A quiet street in Glendale is the unlikely starting point for Mildred Pierce’s web of betrayal and murder. A romantic bungalow court in West Hollywood houses doomed lovers in In a Lonely Place. A glamorous mansion (located in real life closer to Wilshire) becomes a deathtrap for a young screenwriter in Sunset Boulevard.
The action in noir films from this period frequently jumps from freshly developed suburbs to the busy streets of Downtown LA, or even the wilds of Malibu. These jarring scenery changes—used to great effect in Kiss Me Deadly—convey a city of contrasts, where the glimmer of Hollywood concealed mean streets populated by loners and castoffs.
In the noir of the 1940s and ’50s, Los Angeles was a place where shocking crimes could still happen, in spite of all that sunshine and prosperity.
As Neff puts it in Double Indemnity: “Murder can sometimes smell like honeysuckle.”
By the 1970s, when contemporary filmmakers like Roman Polanski and Robert Altman began resurrecting the genre, widespread public distrust of authority colored depictions of Los Angeles. In Polanski’s Chinatown, the most iconic example, the city itself becomes a crime.
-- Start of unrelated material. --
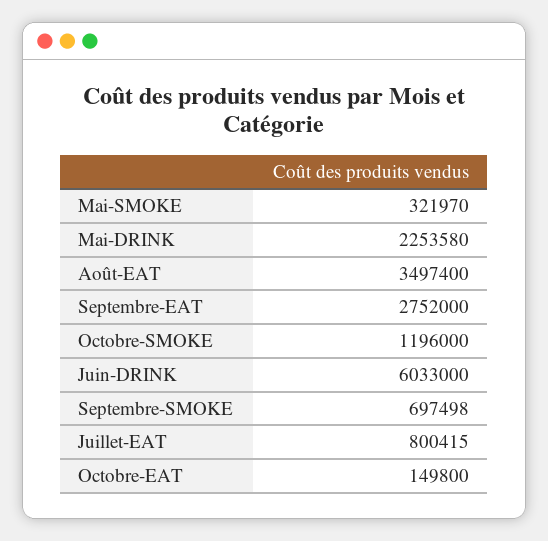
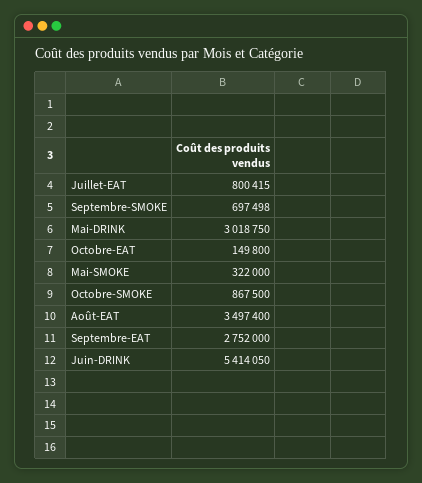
Mai-SMOKE: 321970 -> 322000
Mai-DRINK: 2253580 -> 3018750
Octobre-SMOKE: 1196000 -> 867500
Juin-DRINK: 6033000 -> 5414050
The film retells the story of the creation of the Los Angeles Aqueduct, which has for more than a century been siphoning off water from the Owens Valley, more than 200 miles away. In the movie, the plan to expand the city’s supply of drinking water turns out to be a shadowy conspiracy to enrich a small group of devious landowners.
There’s some truth to the premise, but screenwriter Robert Towne moved the action from the 1900s (when construction actually began on the aqueduct) to the 1930s, when the results of LA’s water-rich boom years were fully visible in the city’s urban landscape.
The interiors of City Hall and The Prince (standing in for the Brown Derby) are opulent spaces that lack views of the outside world, conveying a place where power is centralized behind closed doors. LA’s ill-fated water commissioner lives in a Pasadena mansion fronted by a rolling green lawn, instantly signifying his corruption in a city supposedly afflicted by a water shortage.
That visual language of conspiracy was updated two decades later in L.A. Confidential, which set its sights on Hollywood itself. The neon lights of Hollywood Boulevard are a garish distraction from the predatory world of gangsters and crooked cops who run the town.
The film’s most famous architectural star is Richard Neutra’s Lovell Health House, which plays the residence of a high-class pimp. The home’s elegant design influenced a generation of modernist architects, but in the film its glass walls suggest a voyeuristic lifestyle. The minimalist interior spaces are a front for lustful excesses going on behind the scenes.
Bright and well-ordered, the house stands in stark contrast to the tiny bungalows and seedy motels where the film’s less well-to-do characters congregate.
David Lynch presents even more disturbing visions of Los Angeles in Lost Highway and Mulholland Drive—two tangled, hypnotic films that borrow heavily from film noir conventions.
Though the films are both set in contemporary LA, Lynch stages much of the action in locations that suggest bygone eras.
As in Chinatown and In a Lonely Place, cozy courtyard apartments conceal illicit romances—and murder—in Mulholland Drive. A midcentury auto shop is the site of a fateful meeting between a mechanic and a gangster in Lost Highway. And Mulholland Drive’s most terrifying—and inexplicable—scene takes place in a Googie-style diner
Familiar locations like these—both to LA residents and those who’ve seen the city through the movies—enhance the dream-like quality of Lynch’s films. Doomed characters meander their way through surreal landscapes that seem strangely familiar.
It works because, as a genre, noir helped to define LA’s urban landscape, at least on screen. Its dark shadows found a natural home in a place where the sun always seems to be shining.